# WORK TO BE COMPLETED
In this exercise, print only the lines of the records below from the one with "Contactez-nous" through the one with "Panduan akademik", inclusive. Pictures are not part of the copy.

[Source data]
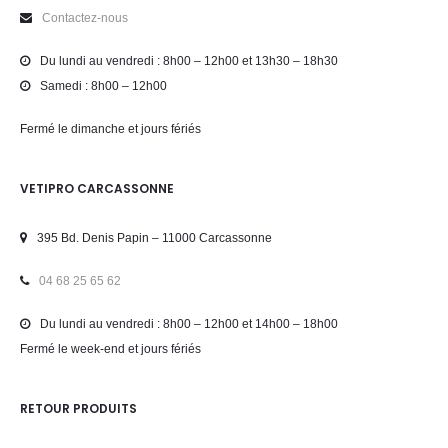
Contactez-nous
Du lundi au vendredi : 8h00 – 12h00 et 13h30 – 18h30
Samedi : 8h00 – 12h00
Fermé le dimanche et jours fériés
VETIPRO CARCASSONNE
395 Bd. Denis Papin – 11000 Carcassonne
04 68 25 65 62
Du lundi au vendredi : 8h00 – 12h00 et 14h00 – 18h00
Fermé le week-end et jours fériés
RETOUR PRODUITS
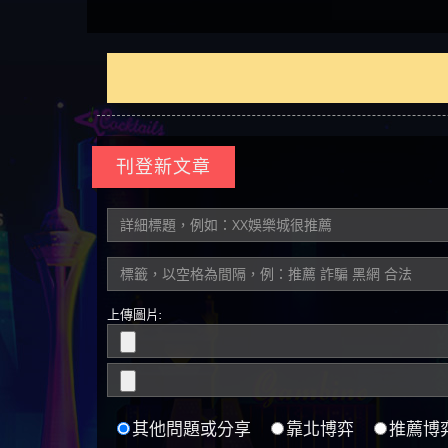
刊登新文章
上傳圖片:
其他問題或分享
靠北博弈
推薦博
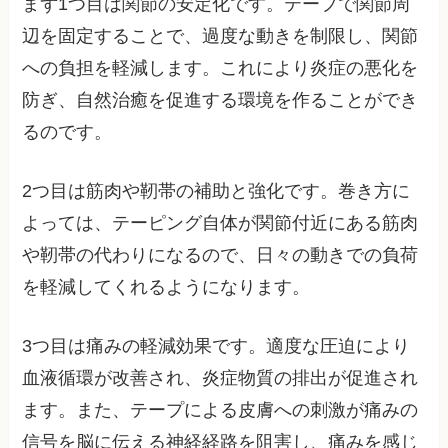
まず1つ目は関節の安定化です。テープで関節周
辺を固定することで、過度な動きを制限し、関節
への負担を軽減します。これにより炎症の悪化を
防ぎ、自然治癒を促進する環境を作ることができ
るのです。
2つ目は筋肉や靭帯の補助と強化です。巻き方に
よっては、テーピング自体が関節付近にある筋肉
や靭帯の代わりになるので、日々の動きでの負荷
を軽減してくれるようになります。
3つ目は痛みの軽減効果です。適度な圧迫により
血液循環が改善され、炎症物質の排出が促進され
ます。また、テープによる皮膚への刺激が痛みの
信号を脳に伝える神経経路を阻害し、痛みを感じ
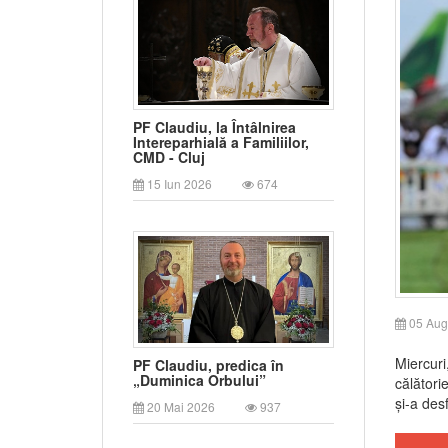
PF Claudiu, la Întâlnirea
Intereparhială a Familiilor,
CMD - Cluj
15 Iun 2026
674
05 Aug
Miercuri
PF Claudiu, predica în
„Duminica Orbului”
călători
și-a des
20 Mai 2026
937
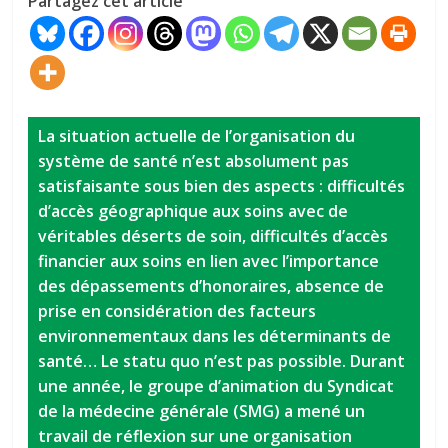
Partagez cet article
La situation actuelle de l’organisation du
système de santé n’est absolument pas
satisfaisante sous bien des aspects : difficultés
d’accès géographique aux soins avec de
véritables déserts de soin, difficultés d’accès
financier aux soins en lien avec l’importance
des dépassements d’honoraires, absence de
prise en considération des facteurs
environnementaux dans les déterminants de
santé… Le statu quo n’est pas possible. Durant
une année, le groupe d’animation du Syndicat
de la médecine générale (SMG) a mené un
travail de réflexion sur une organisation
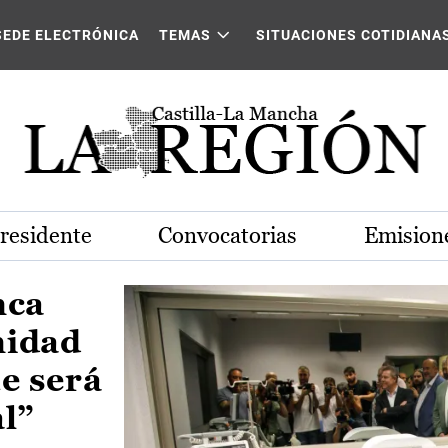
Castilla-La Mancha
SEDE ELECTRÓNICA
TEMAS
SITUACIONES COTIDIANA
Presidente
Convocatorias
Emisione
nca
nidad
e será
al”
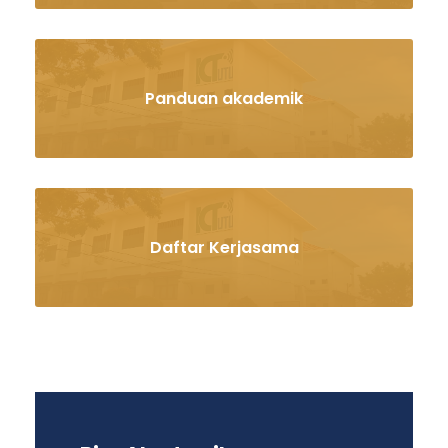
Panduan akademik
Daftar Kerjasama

...

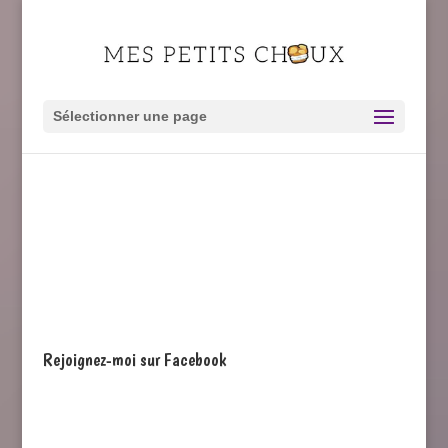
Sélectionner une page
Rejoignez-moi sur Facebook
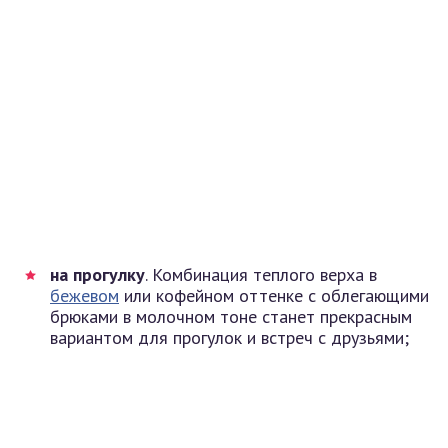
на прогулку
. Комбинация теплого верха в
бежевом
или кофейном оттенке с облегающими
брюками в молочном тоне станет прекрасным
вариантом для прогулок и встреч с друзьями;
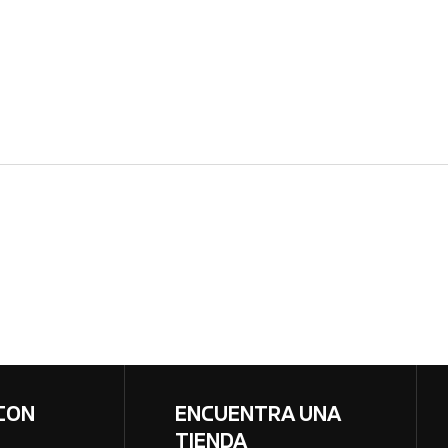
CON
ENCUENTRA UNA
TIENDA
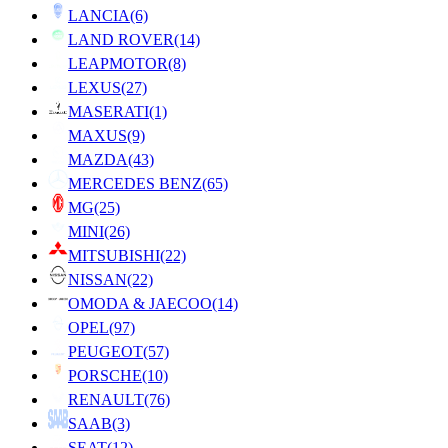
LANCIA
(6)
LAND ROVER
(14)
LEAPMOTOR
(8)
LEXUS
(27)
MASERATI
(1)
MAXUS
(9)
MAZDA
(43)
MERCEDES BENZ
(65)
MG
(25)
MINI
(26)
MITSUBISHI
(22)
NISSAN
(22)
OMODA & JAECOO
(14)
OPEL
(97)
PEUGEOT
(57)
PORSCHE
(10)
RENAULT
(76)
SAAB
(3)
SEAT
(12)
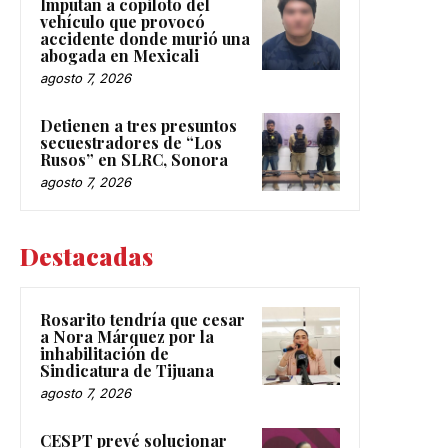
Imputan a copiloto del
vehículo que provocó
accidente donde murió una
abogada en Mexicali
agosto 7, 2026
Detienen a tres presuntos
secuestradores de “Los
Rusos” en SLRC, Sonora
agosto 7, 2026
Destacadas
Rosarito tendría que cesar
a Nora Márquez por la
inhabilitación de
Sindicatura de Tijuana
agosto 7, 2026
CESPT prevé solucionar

# ANSWER TO THIS EXERCISE
Contactez-nous
Du lundi au vendredi : 8h00 – 12h00 et 13h30 – 18h30
Samedi : 8h00 – 12h00
Fermé le dimanche et jours fériés
VETIPRO CARCASSONNE
395 Bd. Denis Papin – 11000 Carcassonne
04 68 25 65 62
Du lundi au vendredi : 8h00 – 12h00 et 14h00 – 18h00
Fermé le week-end et jours fériés
RETOUR PRODUITS
刊登新文章
上傳圖片:
其他問題或分享
靠北博弈
推薦博
まず1つ目は関節の安定化です。テープで関節周
辺を固定することで、過度な動きを制限し、関節
への負担を軽減します。これにより炎症の悪化を
防ぎ、自然治癒を促進する環境を作ることができ
るのです。
2つ目は筋肉や靭帯の補助と強化です。巻き方に
よっては、テーピング自体が関節付近にある筋肉
や靭帯の代わりになるので、日々の動きでの負荷
を軽減してくれるようになります。
3つ目は痛みの軽減効果です。適度な圧迫により
血液循環が改善され、炎症物質の排出が促進され
ます。また、テープによる皮膚への刺激が痛みの
信号を脳に伝える神経経路を阻害し、痛みを感じ
PF Claudiu, la Întâlnirea
Intereparhială a Familiilor,
CMD - Cluj
15 Iun 2026
674
05 Aug
Miercuri
PF Claudiu, predica în
„Duminica Orbului”
călători
și-a des
20 Mai 2026
937
Partagez cet article
La situation actuelle de l’organisation du
système de santé n’est absolument pas
satisfaisante sous bien des aspects : difficultés
d’accès géographique aux soins avec de
véritables déserts de soin, difficultés d’accès
financier aux soins en lien avec l’importance
des dépassements d’honoraires, absence de
prise en considération des facteurs
environnementaux dans les déterminants de
santé… Le statu quo n’est pas possible. Durant
une année, le groupe d’animation du Syndicat
de la médecine générale (SMG) a mené un
travail de réflexion sur une organisation
Castilla-La Mancha
SEDE ELECTRÓNICA
TEMAS
SITUACIONES COTIDIANA
Presidente
Convocatorias
Emisione
nca
nidad
e será
al”
Panduan akademik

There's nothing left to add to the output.